__Set task 1__. Output the lines of the entries exactly as they appear, starting at the line that contains "genus: Cojoba" and ending at the line that contains "name author: (Piper) Romasch.", both included.

^^^^

Wecoma Baths Open in Bandon
Wecoma Bath Ad
Wecoma Baths and Cottages Ad (photo# 30174)

The completion of a heated, indoor swimming pool was a highly anticipated event in Bandon in the summer of 1925. Records found in the Bandon Historical Society Museum help chronicle the occasion. The Western World for June 4, 1925, led with the following: “Wecoma Baths, the new salt water natatorium on Bandon Beach, will be formally opened to the public next Sunday afternoon, beginning at 1 o’clock, according to announcements being made this week by J.F. Kronenberg who is just completing the interior work of the place.

“The opening will be a formal occasion and it is expected that many visitors from other parts will be in attendance. Mayor S. N. Croft will deliver the address of welcome and the Bandon Concert Band will give a concert. There will be an exhibition of diving and fancy swimming and other attractions to add to the festivities.

Wecoma Bath
Wecoma Baths, circa 1927 (photo# 41019)

“The natatorium building is 110 feet in length and 65 feet wide, while the tank is 40 X 80 feet with 9.9 feet depth at the deep end. The floor slopes from this depth to 18 inches. Fifty dressing rooms will be ready for Sunday. It is to have private tub baths and showers but this part of the equipment will not be installed until later. The spectators balcony extending along the south and west side above the tank will afford seating accommodation for about 150 people.

“The tank is filled with filtered seawater raised to a temperature of about 74 degrees. It is on a circulating system which means that the water is constantly changing, keeping it clean and sanitary.

“A large number of bathing suits are kept on hand to rent. The charge is 50 cents where suit and towel are furnished and 35 cents where the bather furnishes his own suit and towel.”

The baths drew seawater through an intake pipe anchored in the offshore rocks and pumped it up the bluff. A conveyor hauled driftwood off the beach to fuel the boiler.

^^^^

__Set task 2__. Return the whole piece on the Wecoma Baths opening word for word.

^^^^

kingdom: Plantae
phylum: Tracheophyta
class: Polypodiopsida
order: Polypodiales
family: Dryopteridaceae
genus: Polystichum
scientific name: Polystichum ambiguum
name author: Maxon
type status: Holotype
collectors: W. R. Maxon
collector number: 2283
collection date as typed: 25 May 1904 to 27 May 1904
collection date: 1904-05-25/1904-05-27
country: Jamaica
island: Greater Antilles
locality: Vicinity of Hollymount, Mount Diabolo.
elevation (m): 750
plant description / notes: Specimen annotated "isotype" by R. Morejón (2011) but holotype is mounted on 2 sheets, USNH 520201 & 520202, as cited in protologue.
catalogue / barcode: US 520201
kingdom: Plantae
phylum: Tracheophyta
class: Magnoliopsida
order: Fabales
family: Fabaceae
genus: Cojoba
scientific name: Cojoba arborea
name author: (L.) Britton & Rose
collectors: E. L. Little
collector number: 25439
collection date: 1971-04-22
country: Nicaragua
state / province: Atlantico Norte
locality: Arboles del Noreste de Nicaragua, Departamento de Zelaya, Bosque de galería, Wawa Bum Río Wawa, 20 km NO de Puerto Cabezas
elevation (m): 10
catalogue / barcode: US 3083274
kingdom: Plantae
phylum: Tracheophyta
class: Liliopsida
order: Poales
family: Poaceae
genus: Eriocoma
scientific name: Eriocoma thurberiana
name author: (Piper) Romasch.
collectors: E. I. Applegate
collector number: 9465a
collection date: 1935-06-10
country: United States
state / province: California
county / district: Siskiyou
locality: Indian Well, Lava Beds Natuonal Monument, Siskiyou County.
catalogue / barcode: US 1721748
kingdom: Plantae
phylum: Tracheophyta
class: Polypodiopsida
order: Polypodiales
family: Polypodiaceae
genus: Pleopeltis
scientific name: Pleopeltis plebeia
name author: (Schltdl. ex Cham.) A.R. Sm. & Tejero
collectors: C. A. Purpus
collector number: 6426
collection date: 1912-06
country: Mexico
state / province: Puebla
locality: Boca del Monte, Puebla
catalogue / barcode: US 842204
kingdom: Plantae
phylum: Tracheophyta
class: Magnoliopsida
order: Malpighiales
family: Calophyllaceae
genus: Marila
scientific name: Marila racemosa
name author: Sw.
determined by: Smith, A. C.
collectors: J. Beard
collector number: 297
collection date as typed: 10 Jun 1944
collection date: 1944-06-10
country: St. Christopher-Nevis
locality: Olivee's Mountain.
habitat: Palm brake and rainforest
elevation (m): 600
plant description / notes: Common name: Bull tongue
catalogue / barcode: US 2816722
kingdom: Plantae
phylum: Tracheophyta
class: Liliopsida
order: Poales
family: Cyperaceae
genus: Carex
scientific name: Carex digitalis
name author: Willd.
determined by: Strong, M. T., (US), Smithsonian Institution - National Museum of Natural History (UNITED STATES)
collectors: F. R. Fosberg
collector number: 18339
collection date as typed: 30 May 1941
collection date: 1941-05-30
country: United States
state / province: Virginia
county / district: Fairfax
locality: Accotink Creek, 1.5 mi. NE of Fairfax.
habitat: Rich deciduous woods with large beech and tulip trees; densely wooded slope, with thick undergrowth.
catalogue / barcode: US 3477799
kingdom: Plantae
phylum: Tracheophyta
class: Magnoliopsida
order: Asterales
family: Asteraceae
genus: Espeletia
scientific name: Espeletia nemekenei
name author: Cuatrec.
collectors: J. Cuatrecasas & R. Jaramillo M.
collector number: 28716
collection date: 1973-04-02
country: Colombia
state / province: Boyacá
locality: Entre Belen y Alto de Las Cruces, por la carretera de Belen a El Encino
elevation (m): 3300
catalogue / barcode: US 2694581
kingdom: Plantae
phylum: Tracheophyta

^^^^

__Full output 1__.
genus: Cojoba
scientific name: Cojoba arborea
name author: (L.) Britton & Rose
collectors: E. L. Little
collector number: 25439
collection date: 1971-04-22
country: Nicaragua
state / province: Atlantico Norte
locality: Arboles del Noreste de Nicaragua, Departamento de Zelaya, Bosque de galería, Wawa Bum Río Wawa, 20 km NO de Puerto Cabezas
elevation (m): 10
catalogue / barcode: US 3083274
kingdom: Plantae
phylum: Tracheophyta
class: Liliopsida
order: Poales
family: Poaceae
genus: Eriocoma
scientific name: Eriocoma thurberiana
name author: (Piper) Romasch.

__Full output 2__.
Wecoma Baths Open in Bandon
Wecoma Bath Ad
Wecoma Baths and Cottages Ad (photo# 30174)

The completion of a heated, indoor swimming pool was a highly anticipated event in Bandon in the summer of 1925. Records found in the Bandon Historical Society Museum help chronicle the occasion. The Western World for June 4, 1925, led with the following: “Wecoma Baths, the new salt water natatorium on Bandon Beach, will be formally opened to the public next Sunday afternoon, beginning at 1 o’clock, according to announcements being made this week by J.F. Kronenberg who is just completing the interior work of the place.

“The opening will be a formal occasion and it is expected that many visitors from other parts will be in attendance. Mayor S. N. Croft will deliver the address of welcome and the Bandon Concert Band will give a concert. There will be an exhibition of diving and fancy swimming and other attractions to add to the festivities.

Wecoma Bath
Wecoma Baths, circa 1927 (photo# 41019)

“The natatorium building is 110 feet in length and 65 feet wide, while the tank is 40 X 80 feet with 9.9 feet depth at the deep end. The floor slopes from this depth to 18 inches. Fifty dressing rooms will be ready for Sunday. It is to have private tub baths and showers but this part of the equipment will not be installed until later. The spectators balcony extending along the south and west side above the tank will afford seating accommodation for about 150 people.

“The tank is filled with filtered seawater raised to a temperature of about 74 degrees. It is on a circulating system which means that the water is constantly changing, keeping it clean and sanitary.

“A large number of bathing suits are kept on hand to rent. The charge is 50 cents where suit and towel are furnished and 35 cents where the bather furnishes his own suit and towel.”

The baths drew seawater through an intake pipe anchored in the offshore rocks and pumped it up the bluff. A conveyor hauled driftwood off the beach to fuel the boiler.